**Document:**
--------------------
You might infer inductively from the above paragraph that when our model is multivariate, we are seeking to model a joint probability distribution. However, that's typically not the case! Instead, the most commonly used multivariate model is linear regression, which has the form \(Y = \beta_0 + \beta_1 X_1 + \cdots + \beta_n X_n\). In order to make estimation tractable, most models assume a functional form for each \(X_i\) such that all \(X_i\) have equal variance to each other, e.g., \(X_i \sim \mathcal{N}(\mu_i, \sigma^2)\).
Critically, the "parameters" of this model are the coefficients \(\beta_i\), not \(\mu_i\). While the \(\mu_i\) are related to the coefficients we seek to estimate, they are not the parameters that definie this parametric distribution. They are however weights that may be assigned sime kind of semantics related to summary information about the data.
Final Notes
Because statistics as a field is definitionally about data, it is fundamentally empirical and thus based on observation of phenemena in the real world. These data are drawn from a population, hence the appearance of "population" in the OED's definition. We won't get deep in the weeds on what a "population" really is (that's for another blog post!); instead it's important to think about a "population" mapping abstractly to a space of data points and the parameter being a fundamentally unobserved mathematical object that defines that space.
-
Without getting too ahead of myself, I'd argue that the language of "indexing into" a family of functions implies that after specialization, the resulting relation is a function, which is not necessarily true without additional assumptions and kind of the whole point of this and forthcoming blog posts. :) ↩
-
Unless otherwise noted, all defintions are from the textbook I used in my graduate course in fundamental statistics: Statistical Inference, 2nd edition, by Casella and Berger. ↩
-
I haven't actually seen or found any satisifying definitions of parametric vs. non-parametric distributions in a strict probability theory context in any of the reputable textbooks I've used; this seems to be one of those things that authors assume everyone understands. Therefore, what I'm presenting is my own understanding of the terminology from having taught this material several times. Please do drop me a line if my definition is either incorrect or if you are aware of an appropriate citation! ↩
-
We are defining parametricity in terms of a mass or density function \(f\) on a sample space \(\Omega\), but all of these arguments also apply in the case of a random variable \(X\) and its support \(\mathcal{X}\). We do not get into the definition of a support here both because it is not especially relevant and because a proper definition for the continuous case requires a discusion of Borel spaces, which is getting quite far afield from what I wanted to focus on in this post! ↩
--------------------
**Provided information:**
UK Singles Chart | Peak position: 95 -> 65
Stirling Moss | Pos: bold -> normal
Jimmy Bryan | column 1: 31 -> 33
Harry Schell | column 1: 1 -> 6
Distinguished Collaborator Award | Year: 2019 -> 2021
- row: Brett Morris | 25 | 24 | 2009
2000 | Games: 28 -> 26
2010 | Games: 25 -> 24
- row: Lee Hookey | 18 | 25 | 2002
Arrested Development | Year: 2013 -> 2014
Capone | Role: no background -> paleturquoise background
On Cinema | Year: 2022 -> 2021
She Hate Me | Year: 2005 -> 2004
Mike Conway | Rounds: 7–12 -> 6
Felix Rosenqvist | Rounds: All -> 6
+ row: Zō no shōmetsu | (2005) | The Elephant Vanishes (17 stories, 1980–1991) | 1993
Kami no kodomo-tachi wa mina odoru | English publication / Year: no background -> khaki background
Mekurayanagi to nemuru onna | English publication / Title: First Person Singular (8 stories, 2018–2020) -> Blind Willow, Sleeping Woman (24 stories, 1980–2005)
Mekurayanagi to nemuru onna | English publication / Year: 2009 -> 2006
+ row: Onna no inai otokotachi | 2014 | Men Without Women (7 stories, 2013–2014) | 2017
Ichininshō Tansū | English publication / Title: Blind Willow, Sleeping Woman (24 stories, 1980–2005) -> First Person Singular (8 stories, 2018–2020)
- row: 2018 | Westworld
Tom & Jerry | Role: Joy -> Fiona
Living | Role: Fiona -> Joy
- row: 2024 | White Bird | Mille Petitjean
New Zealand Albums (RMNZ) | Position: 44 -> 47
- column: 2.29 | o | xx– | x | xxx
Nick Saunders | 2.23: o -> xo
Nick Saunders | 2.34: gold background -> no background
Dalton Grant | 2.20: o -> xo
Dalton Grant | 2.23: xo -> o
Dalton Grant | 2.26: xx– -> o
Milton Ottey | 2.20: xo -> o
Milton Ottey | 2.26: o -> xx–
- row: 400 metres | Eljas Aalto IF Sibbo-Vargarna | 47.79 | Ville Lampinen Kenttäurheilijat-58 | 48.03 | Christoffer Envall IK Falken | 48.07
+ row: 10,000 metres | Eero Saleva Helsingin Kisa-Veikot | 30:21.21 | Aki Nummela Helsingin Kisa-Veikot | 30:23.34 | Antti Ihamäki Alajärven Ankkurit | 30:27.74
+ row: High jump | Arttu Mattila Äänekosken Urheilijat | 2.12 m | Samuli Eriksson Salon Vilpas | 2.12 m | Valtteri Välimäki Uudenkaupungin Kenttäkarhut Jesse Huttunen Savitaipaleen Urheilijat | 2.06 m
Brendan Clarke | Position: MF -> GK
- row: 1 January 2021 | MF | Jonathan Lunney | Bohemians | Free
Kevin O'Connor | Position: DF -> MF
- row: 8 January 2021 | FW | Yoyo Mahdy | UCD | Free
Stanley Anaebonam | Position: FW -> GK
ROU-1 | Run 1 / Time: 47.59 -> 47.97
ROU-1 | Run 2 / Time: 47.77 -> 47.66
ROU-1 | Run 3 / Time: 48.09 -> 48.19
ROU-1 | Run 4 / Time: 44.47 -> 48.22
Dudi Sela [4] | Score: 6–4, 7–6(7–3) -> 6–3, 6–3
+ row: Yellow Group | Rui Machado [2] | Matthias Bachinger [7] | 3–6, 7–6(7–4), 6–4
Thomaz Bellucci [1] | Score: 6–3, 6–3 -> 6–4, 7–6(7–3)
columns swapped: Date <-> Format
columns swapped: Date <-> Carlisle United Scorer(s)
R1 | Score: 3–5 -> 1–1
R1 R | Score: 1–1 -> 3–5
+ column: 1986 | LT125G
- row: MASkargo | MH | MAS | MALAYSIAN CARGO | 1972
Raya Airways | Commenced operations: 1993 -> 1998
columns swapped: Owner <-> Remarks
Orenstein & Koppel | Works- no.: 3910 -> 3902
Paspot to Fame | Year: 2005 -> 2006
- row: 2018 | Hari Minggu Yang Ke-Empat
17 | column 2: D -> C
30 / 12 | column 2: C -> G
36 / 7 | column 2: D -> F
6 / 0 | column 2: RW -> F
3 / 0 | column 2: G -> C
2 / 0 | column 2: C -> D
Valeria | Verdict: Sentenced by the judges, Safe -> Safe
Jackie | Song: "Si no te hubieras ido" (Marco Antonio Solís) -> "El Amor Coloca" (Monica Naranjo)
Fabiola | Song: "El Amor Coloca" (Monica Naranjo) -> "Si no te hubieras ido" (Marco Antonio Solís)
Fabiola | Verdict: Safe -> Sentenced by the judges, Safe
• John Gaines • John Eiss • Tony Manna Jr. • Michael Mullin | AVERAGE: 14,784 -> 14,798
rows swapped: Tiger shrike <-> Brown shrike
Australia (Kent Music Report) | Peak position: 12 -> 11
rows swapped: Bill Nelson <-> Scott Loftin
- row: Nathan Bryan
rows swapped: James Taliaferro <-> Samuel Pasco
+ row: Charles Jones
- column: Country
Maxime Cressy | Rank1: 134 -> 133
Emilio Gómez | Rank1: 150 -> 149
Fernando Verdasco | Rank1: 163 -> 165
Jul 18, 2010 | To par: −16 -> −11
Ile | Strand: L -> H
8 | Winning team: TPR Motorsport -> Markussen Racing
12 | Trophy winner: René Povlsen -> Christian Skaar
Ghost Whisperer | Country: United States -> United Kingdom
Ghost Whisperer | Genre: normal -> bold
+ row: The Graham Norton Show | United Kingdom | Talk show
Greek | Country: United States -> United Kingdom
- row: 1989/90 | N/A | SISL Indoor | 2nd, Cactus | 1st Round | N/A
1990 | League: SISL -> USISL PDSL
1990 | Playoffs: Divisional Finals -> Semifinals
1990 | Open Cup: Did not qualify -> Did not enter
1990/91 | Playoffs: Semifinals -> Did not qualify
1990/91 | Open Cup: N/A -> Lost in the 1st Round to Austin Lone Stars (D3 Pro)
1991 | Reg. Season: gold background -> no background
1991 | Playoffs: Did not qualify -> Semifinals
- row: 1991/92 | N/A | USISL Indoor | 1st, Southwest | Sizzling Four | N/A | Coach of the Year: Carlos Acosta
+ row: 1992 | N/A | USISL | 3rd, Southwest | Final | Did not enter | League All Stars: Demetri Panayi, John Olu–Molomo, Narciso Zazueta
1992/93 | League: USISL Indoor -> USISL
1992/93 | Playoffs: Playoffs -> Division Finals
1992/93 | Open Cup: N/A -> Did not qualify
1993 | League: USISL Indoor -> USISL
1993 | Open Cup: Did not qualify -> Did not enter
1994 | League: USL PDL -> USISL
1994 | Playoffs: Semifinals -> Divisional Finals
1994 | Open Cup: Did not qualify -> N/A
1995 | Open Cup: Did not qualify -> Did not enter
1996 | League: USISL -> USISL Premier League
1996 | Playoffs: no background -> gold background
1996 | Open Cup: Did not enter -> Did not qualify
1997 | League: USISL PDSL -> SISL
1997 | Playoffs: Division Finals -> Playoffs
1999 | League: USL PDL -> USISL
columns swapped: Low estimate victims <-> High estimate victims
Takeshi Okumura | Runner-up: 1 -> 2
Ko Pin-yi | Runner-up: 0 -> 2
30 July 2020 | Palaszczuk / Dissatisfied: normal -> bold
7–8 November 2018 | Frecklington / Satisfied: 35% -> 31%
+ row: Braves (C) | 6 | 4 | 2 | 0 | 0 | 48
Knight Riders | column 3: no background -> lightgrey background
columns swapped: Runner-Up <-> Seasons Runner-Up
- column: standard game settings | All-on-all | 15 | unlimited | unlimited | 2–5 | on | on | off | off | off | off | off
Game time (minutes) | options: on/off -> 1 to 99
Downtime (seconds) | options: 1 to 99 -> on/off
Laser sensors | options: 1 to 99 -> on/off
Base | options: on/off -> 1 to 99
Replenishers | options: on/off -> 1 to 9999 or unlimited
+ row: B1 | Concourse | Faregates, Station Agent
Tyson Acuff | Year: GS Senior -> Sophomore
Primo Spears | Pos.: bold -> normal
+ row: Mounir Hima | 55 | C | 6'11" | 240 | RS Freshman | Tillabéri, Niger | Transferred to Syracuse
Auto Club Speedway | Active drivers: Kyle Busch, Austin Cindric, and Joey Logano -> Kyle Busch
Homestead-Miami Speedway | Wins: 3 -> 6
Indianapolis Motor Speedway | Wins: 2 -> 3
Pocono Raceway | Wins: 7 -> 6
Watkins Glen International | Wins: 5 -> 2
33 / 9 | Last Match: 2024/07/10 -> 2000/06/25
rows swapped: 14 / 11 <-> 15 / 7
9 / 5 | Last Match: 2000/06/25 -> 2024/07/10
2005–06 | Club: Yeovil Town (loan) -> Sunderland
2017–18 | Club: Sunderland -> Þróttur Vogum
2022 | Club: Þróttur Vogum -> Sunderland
--------------------
**Task prompt:** Retype the part of the post on statistical parameters that begins at the words "Final Notes" and stops after "defines that space.".

**Completed task:**
Final Notes
Because statistics as a field is definitionally about data, it is fundamentally empirical and thus based on observation of phenemena in the real world. These data are drawn from a population, hence the appearance of "population" in the OED's definition. We won't get deep in the weeds on what a "population" really is (that's for another blog post!); instead it's important to think about a "population" mapping abstractly to a space of data points and the parameter being a fundamentally unobserved mathematical object that defines that space.